Einstein's theory modifies the kinetic energy calculation for these situations. The correct formula, which takes into account relativistic effects, is given by \( K = m_0c^2(1 - \sqrt{1 - v^2/c^2}) \), where \( m_0 \) is the rest mass of the object and \( v \) is its velocity. The term \( m_0c^2 \) represents the rest energy of the object, and the complete equation accounts for the additional energy required to move the object from rest up to the velocity 'v'.

In our context, electron acceleration refers to the process of increasing an electron's velocity. It is commonly achieved by applying a potential difference, which creates an electric field that impels the electron to accelerate. Since electrons have charge, they naturally respond to such electric fields.

When electrons are accelerated to high speeds approaching the speed of light, as in particle accelerators or certain electronic devices, relativistic effects become significant. The mass of an electron appears to increase as its speed increases, demanding more and more energy to continue accelerating. This concept is vital for the exercise at hand, as we calculate the potential difference needed to attain a given fraction of the speed of light.

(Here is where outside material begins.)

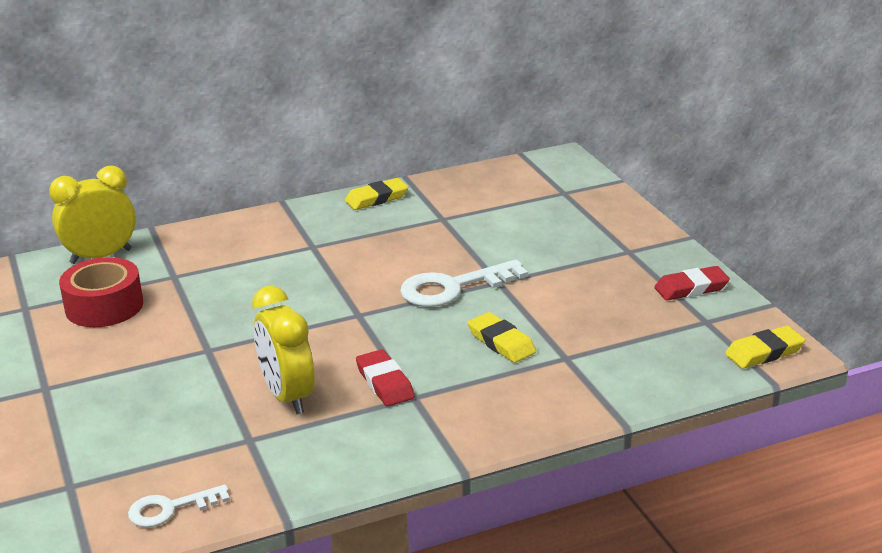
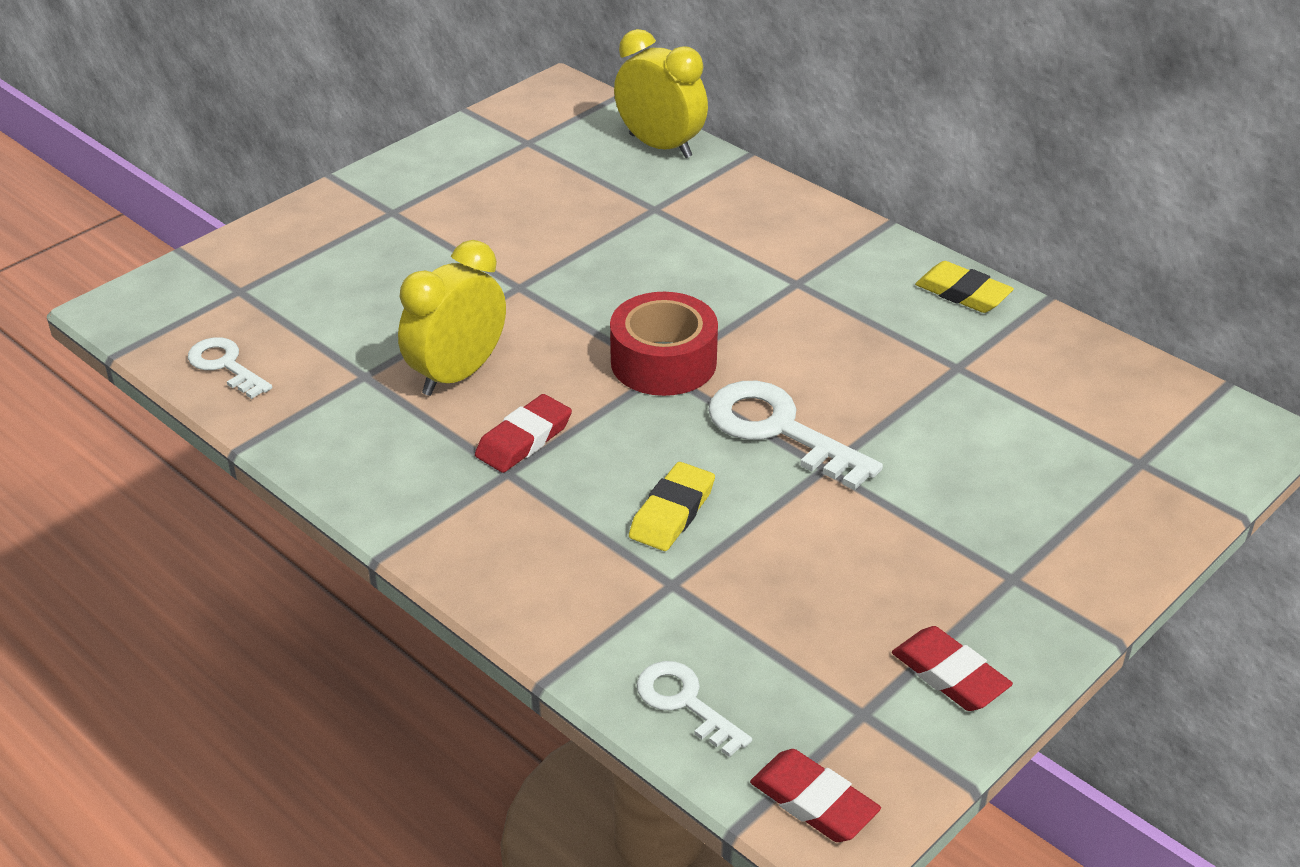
camera: 65 degrees right, 10 degrees up
(104, 306) = (561, 187): red tape -> red tape (663, 362)
(669, 376) = (685, 703): none -> white key
(764, 352) = (813, 802): yellow eraser -> red eraser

Finally, the notion of energy conversion is pivotal in moving from one unit of energy to another. In the realm of atomic and subatomic particles, it is often convenient to express energies in electron volts (eV), rather than the standard Joules (J) used in classical mechanics. One electron volt is defined as the amount of kinetic energy gained by an electron when it's accelerated through an electric potential difference of one volt.

The conversion factor between Joules and electron volts is a key piece of information, with \( 1 eV = 1.602 \times 10^{-19} J \). Using this conversion factor, we can translate the kinetic energy determined through special relativity calculations in Joules to a more conveniently small and manageable figure in electron volts, which is done in the final step of our exercise.